__TO DO__. Go through the lines below and retype each one exactly.
################
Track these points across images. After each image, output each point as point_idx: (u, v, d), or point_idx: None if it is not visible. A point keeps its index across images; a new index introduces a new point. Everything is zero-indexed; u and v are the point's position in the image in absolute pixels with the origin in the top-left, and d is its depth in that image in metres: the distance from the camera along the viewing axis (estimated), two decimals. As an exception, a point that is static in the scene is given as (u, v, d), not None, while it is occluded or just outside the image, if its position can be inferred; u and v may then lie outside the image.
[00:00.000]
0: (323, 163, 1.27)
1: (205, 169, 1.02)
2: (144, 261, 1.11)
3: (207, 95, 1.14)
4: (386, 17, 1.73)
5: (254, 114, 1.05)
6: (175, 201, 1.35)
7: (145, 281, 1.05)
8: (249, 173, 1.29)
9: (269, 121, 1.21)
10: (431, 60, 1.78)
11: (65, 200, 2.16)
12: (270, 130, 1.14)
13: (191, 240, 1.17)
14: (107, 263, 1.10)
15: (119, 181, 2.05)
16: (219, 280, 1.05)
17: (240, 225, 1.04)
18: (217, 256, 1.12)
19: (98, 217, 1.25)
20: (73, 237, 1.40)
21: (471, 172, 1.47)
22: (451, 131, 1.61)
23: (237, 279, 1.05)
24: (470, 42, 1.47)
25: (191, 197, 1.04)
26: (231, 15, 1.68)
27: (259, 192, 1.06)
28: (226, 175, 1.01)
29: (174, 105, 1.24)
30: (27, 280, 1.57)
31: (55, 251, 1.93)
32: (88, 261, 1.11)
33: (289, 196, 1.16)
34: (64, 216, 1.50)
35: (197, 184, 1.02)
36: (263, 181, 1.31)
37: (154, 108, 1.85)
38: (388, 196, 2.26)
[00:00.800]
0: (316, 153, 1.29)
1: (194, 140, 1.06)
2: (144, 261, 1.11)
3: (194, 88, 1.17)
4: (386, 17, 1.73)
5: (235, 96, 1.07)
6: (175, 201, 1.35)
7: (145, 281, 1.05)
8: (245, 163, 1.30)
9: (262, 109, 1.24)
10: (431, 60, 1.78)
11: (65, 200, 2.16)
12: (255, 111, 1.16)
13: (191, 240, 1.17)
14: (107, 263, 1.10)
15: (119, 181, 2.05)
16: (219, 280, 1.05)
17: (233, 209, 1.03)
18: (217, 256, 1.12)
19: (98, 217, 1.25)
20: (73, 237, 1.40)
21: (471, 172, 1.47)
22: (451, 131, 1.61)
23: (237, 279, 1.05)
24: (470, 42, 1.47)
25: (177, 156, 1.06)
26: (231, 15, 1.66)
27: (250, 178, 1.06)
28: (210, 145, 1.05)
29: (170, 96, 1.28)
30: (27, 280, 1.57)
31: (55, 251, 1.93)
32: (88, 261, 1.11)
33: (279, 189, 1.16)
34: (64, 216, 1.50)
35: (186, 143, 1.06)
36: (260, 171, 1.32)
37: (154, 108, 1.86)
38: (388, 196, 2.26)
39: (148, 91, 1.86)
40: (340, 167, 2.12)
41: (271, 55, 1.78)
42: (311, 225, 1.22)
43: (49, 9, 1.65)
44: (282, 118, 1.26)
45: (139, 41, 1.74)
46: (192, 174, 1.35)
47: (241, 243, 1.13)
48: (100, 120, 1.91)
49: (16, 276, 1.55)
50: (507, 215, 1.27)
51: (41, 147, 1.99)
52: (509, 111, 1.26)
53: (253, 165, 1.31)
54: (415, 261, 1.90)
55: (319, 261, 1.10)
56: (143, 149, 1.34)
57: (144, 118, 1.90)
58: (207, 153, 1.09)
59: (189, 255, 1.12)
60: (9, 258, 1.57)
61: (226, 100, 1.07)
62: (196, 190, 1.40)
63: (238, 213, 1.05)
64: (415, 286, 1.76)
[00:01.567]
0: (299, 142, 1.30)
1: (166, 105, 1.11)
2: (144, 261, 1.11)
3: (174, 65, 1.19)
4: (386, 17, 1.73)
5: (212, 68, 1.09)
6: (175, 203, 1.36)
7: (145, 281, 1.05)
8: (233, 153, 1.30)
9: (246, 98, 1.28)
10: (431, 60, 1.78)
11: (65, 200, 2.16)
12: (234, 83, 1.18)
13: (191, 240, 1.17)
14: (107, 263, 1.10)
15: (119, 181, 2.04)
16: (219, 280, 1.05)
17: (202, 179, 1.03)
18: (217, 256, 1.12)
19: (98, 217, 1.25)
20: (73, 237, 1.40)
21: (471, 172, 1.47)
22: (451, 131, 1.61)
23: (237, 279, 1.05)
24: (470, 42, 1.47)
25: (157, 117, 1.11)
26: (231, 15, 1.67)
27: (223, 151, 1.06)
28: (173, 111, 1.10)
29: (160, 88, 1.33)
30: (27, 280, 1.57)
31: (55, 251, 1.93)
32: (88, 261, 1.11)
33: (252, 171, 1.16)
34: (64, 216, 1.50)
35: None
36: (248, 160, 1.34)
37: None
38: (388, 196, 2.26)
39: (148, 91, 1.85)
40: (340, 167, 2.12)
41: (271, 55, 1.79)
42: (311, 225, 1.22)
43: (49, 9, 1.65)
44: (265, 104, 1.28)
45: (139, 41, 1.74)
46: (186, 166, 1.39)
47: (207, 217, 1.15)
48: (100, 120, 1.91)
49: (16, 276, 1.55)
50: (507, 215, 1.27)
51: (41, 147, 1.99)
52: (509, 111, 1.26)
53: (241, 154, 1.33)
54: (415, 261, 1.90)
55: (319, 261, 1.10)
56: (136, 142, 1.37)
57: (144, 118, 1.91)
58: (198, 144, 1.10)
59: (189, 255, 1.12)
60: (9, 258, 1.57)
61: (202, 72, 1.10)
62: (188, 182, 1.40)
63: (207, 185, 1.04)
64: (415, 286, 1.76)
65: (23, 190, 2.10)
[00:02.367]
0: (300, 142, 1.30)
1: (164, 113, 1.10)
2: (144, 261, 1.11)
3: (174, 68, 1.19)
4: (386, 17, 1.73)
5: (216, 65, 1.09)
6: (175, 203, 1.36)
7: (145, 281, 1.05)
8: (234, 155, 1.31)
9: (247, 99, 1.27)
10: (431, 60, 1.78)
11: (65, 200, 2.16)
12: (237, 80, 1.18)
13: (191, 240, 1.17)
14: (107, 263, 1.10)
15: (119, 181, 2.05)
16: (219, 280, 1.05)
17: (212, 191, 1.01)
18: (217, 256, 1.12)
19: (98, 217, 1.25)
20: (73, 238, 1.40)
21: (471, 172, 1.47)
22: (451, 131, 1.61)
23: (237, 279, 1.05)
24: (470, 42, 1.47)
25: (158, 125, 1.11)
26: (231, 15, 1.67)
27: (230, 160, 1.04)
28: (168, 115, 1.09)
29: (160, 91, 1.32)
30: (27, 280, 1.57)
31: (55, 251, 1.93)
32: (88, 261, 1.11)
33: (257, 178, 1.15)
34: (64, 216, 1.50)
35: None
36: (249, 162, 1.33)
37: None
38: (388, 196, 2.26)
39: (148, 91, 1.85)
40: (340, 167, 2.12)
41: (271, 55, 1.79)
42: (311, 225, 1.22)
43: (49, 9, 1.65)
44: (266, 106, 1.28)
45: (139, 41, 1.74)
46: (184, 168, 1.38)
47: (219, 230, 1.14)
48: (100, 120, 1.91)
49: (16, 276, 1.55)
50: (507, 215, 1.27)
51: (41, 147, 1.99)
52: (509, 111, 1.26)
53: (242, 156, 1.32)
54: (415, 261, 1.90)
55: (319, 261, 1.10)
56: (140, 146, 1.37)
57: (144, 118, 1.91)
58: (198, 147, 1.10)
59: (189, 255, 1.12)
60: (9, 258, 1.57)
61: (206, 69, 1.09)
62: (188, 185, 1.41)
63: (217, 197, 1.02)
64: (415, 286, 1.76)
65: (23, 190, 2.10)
################
__OUTPUT FOR THIS EXERCISE__.
Track these points across images. After each image, output each point as point_idx: (u, v, d), or point_idx: None if it is not visible. A point keeps its index across images; a new index introduces a new point. Everything is zero-indexed; u and v are the point's position in the image in absolute pixels with the origin in the top-left, and d is its depth in that image in metres: the distance from the camera along the viewing axis (estimated), two decimals. As an exception, a point that is static in the scene is given as (u, v, d), not None, while it is occluded or just outside the image, if its position can be inferred; u and v may then lie outside the image.
[00:00.000]
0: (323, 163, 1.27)
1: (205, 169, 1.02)
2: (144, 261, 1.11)
3: (207, 95, 1.14)
4: (386, 17, 1.73)
5: (254, 114, 1.05)
6: (175, 201, 1.35)
7: (145, 281, 1.05)
8: (249, 173, 1.29)
9: (269, 121, 1.21)
10: (431, 60, 1.78)
11: (65, 200, 2.16)
12: (270, 130, 1.14)
13: (191, 240, 1.17)
14: (107, 263, 1.10)
15: (119, 181, 2.05)
16: (219, 280, 1.05)
17: (240, 225, 1.04)
18: (217, 256, 1.12)
19: (98, 217, 1.25)
20: (73, 237, 1.40)
21: (471, 172, 1.47)
22: (451, 131, 1.61)
23: (237, 279, 1.05)
24: (470, 42, 1.47)
25: (191, 197, 1.04)
26: (231, 15, 1.68)
27: (259, 192, 1.06)
28: (226, 175, 1.01)
29: (174, 105, 1.24)
30: (27, 280, 1.57)
31: (55, 251, 1.93)
32: (88, 261, 1.11)
33: (289, 196, 1.16)
34: (64, 216, 1.50)
35: (197, 184, 1.02)
36: (263, 181, 1.31)
37: (154, 108, 1.85)
38: (388, 196, 2.26)
[00:00.800]
0: (316, 153, 1.29)
1: (194, 140, 1.06)
2: (144, 261, 1.11)
3: (194, 88, 1.17)
4: (386, 17, 1.73)
5: (235, 96, 1.07)
6: (175, 201, 1.35)
7: (145, 281, 1.05)
8: (245, 163, 1.30)
9: (262, 109, 1.24)
10: (431, 60, 1.78)
11: (65, 200, 2.16)
12: (255, 111, 1.16)
13: (191, 240, 1.17)
14: (107, 263, 1.10)
15: (119, 181, 2.05)
16: (219, 280, 1.05)
17: (233, 209, 1.03)
18: (217, 256, 1.12)
19: (98, 217, 1.25)
20: (73, 237, 1.40)
21: (471, 172, 1.47)
22: (451, 131, 1.61)
23: (237, 279, 1.05)
24: (470, 42, 1.47)
25: (177, 156, 1.06)
26: (231, 15, 1.66)
27: (250, 178, 1.06)
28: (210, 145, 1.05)
29: (170, 96, 1.28)
30: (27, 280, 1.57)
31: (55, 251, 1.93)
32: (88, 261, 1.11)
33: (279, 189, 1.16)
34: (64, 216, 1.50)
35: (186, 143, 1.06)
36: (260, 171, 1.32)
37: (154, 108, 1.86)
38: (388, 196, 2.26)
39: (148, 91, 1.86)
40: (340, 167, 2.12)
41: (271, 55, 1.78)
42: (311, 225, 1.22)
43: (49, 9, 1.65)
44: (282, 118, 1.26)
45: (139, 41, 1.74)
46: (192, 174, 1.35)
47: (241, 243, 1.13)
48: (100, 120, 1.91)
49: (16, 276, 1.55)
50: (507, 215, 1.27)
51: (41, 147, 1.99)
52: (509, 111, 1.26)
53: (253, 165, 1.31)
54: (415, 261, 1.90)
55: (319, 261, 1.10)
56: (143, 149, 1.34)
57: (144, 118, 1.90)
58: (207, 153, 1.09)
59: (189, 255, 1.12)
60: (9, 258, 1.57)
61: (226, 100, 1.07)
62: (196, 190, 1.40)
63: (238, 213, 1.05)
64: (415, 286, 1.76)
[00:01.567]
0: (299, 142, 1.30)
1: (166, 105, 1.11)
2: (144, 261, 1.11)
3: (174, 65, 1.19)
4: (386, 17, 1.73)
5: (212, 68, 1.09)
6: (175, 203, 1.36)
7: (145, 281, 1.05)
8: (233, 153, 1.30)
9: (246, 98, 1.28)
10: (431, 60, 1.78)
11: (65, 200, 2.16)
12: (234, 83, 1.18)
13: (191, 240, 1.17)
14: (107, 263, 1.10)
15: (119, 181, 2.04)
16: (219, 280, 1.05)
17: (202, 179, 1.03)
18: (217, 256, 1.12)
19: (98, 217, 1.25)
20: (73, 237, 1.40)
21: (471, 172, 1.47)
22: (451, 131, 1.61)
23: (237, 279, 1.05)
24: (470, 42, 1.47)
25: (157, 117, 1.11)
26: (231, 15, 1.67)
27: (223, 151, 1.06)
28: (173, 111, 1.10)
29: (160, 88, 1.33)
30: (27, 280, 1.57)
31: (55, 251, 1.93)
32: (88, 261, 1.11)
33: (252, 171, 1.16)
34: (64, 216, 1.50)
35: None
36: (248, 160, 1.34)
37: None
38: (388, 196, 2.26)
39: (148, 91, 1.85)
40: (340, 167, 2.12)
41: (271, 55, 1.79)
42: (311, 225, 1.22)
43: (49, 9, 1.65)
44: (265, 104, 1.28)
45: (139, 41, 1.74)
46: (186, 166, 1.39)
47: (207, 217, 1.15)
48: (100, 120, 1.91)
49: (16, 276, 1.55)
50: (507, 215, 1.27)
51: (41, 147, 1.99)
52: (509, 111, 1.26)
53: (241, 154, 1.33)
54: (415, 261, 1.90)
55: (319, 261, 1.10)
56: (136, 142, 1.37)
57: (144, 118, 1.91)
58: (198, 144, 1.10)
59: (189, 255, 1.12)
60: (9, 258, 1.57)
61: (202, 72, 1.10)
62: (188, 182, 1.40)
63: (207, 185, 1.04)
64: (415, 286, 1.76)
65: (23, 190, 2.10)
[00:02.367]
0: (300, 142, 1.30)
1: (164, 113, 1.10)
2: (144, 261, 1.11)
3: (174, 68, 1.19)
4: (386, 17, 1.73)
5: (216, 65, 1.09)
6: (175, 203, 1.36)
7: (145, 281, 1.05)
8: (234, 155, 1.31)
9: (247, 99, 1.27)
10: (431, 60, 1.78)
11: (65, 200, 2.16)
12: (237, 80, 1.18)
13: (191, 240, 1.17)
14: (107, 263, 1.10)
15: (119, 181, 2.05)
16: (219, 280, 1.05)
17: (212, 191, 1.01)
18: (217, 256, 1.12)
19: (98, 217, 1.25)
20: (73, 238, 1.40)
21: (471, 172, 1.47)
22: (451, 131, 1.61)
23: (237, 279, 1.05)
24: (470, 42, 1.47)
25: (158, 125, 1.11)
26: (231, 15, 1.67)
27: (230, 160, 1.04)
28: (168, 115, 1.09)
29: (160, 91, 1.32)
30: (27, 280, 1.57)
31: (55, 251, 1.93)
32: (88, 261, 1.11)
33: (257, 178, 1.15)
34: (64, 216, 1.50)
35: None
36: (249, 162, 1.33)
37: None
38: (388, 196, 2.26)
39: (148, 91, 1.85)
40: (340, 167, 2.12)
41: (271, 55, 1.79)
42: (311, 225, 1.22)
43: (49, 9, 1.65)
44: (266, 106, 1.28)
45: (139, 41, 1.74)
46: (184, 168, 1.38)
47: (219, 230, 1.14)
48: (100, 120, 1.91)
49: (16, 276, 1.55)
50: (507, 215, 1.27)
51: (41, 147, 1.99)
52: (509, 111, 1.26)
53: (242, 156, 1.32)
54: (415, 261, 1.90)
55: (319, 261, 1.10)
56: (140, 146, 1.37)
57: (144, 118, 1.91)
58: (198, 147, 1.10)
59: (189, 255, 1.12)
60: (9, 258, 1.57)
61: (206, 69, 1.09)
62: (188, 185, 1.41)
63: (217, 197, 1.02)
64: (415, 286, 1.76)
65: (23, 190, 2.10)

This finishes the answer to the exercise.